Per far maturare i frutti è necessario vivere questo periodo con speranza, con una beatitudine che, anche se segnata dalla mancanza, ci farà provare a pieno il compimento. L’attesa, dunque, diventa attiva, per cercare nel deserto le oasi invece di perdersi in un orizzonte sterile. Così, attendere significa mantenere ferma la possibilità dell’avveramento di un senso che supera l’evidenza di un presente che pare annichilente, significa stare aperti alla prospettiva di essere attesi e non solamente buttati nel mondo. «Non potendo fare ciò che voleva, volle fare ciò che poteva», diceva san Bruno di Querfurt. Allora, cosa fare?
«Celebrare l’Avvento non significa altro che parlare con Dio come ha fatto Giobbe. Significa guardare francamente in faccia tutta la realtà e tutto il peso della nostra esistenza e presentarli davanti al volto giudicante e salvante di Dio, e ciò anche quando non abbiamo come Giobbe alcuna risposta da dare a essi, bensì non ci rimane altro che lasciare che sia Dio stesso a dare la risposta e dirgli come siamo senza risposte nella nostra oscurità».
Seguendo questo pensiero dell’allora don Jozeph Ratzinger, nel periodo di Avvento possiamo prenderci un attimo di tempo e, nel silenzio, aprirci alla presenza di Dio.
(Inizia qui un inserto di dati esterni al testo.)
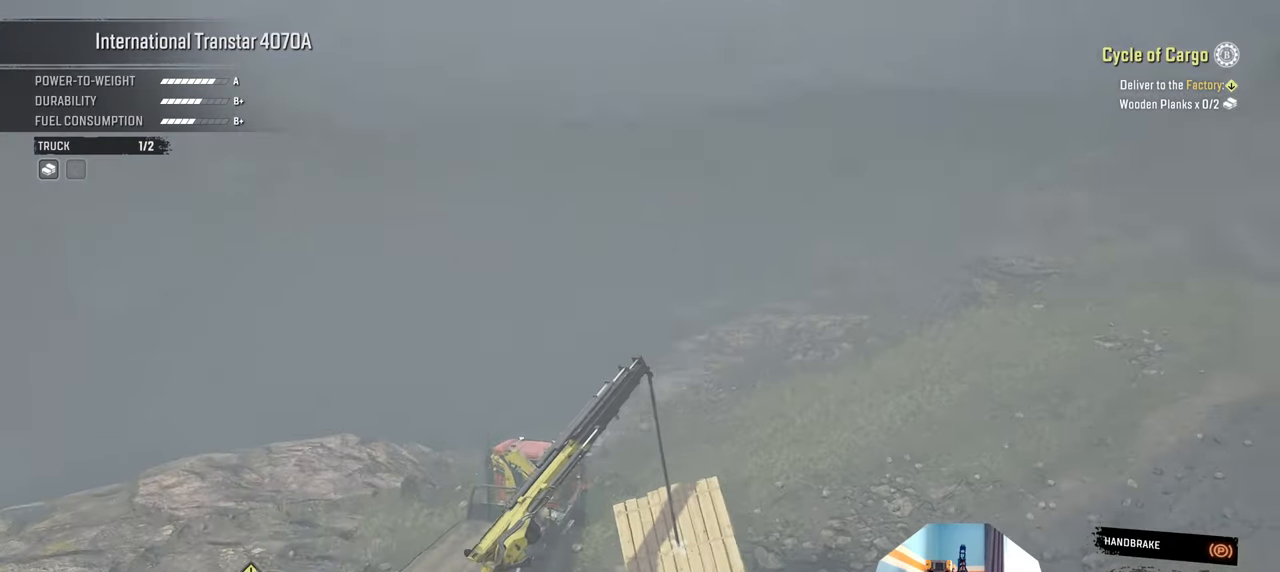
{"buttons": [], "left_stick": "right", "right_stick": "center", "events": [[100, "right_stick", "up-left"], [134, "left_stick", "up-right"], [167, "right_stick", "center"], [334, "left_stick", "right"]]}
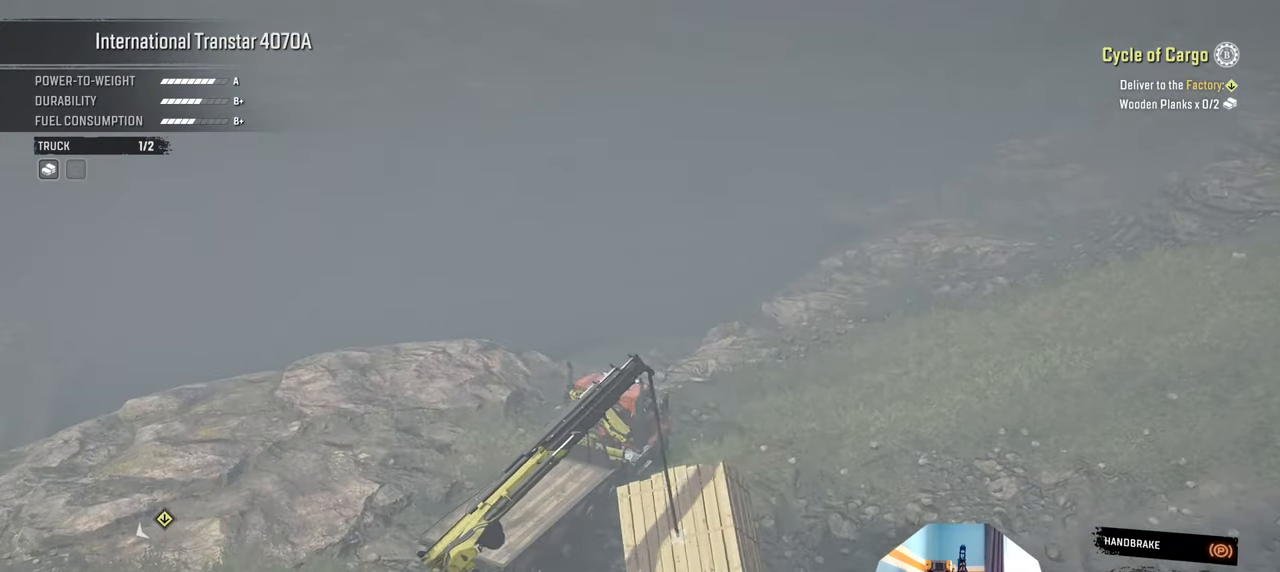
{"buttons": [], "left_stick": "right", "right_stick": "center", "events": [[234, "right_stick", "down"], [334, "right_stick", "down-left"], [500, "right_stick", "center"]]}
Staccando dai soliti pensieri per ascoltare il proprio cuore, proviamo, partendo dalla realtà così come la viviamo, a valutarla e vederne il senso e la verità ipotizzando il Suo sguardo su di essa. Strumenti utili sono le letture e il Vangelo del giorno, che ci offrono, anche concentrandosi su un solo versetto o poche parole, significati che si possono collegare alla nostra vita. Queste piccole ma profonde consapevolezze vanno ripescate in ogni circostanza che affrontiamo nelle occupazioni quotidiane, consci che stiamo scavando un pozzo nel nostro cuore da cui raccogliere acqua viva per il cammino.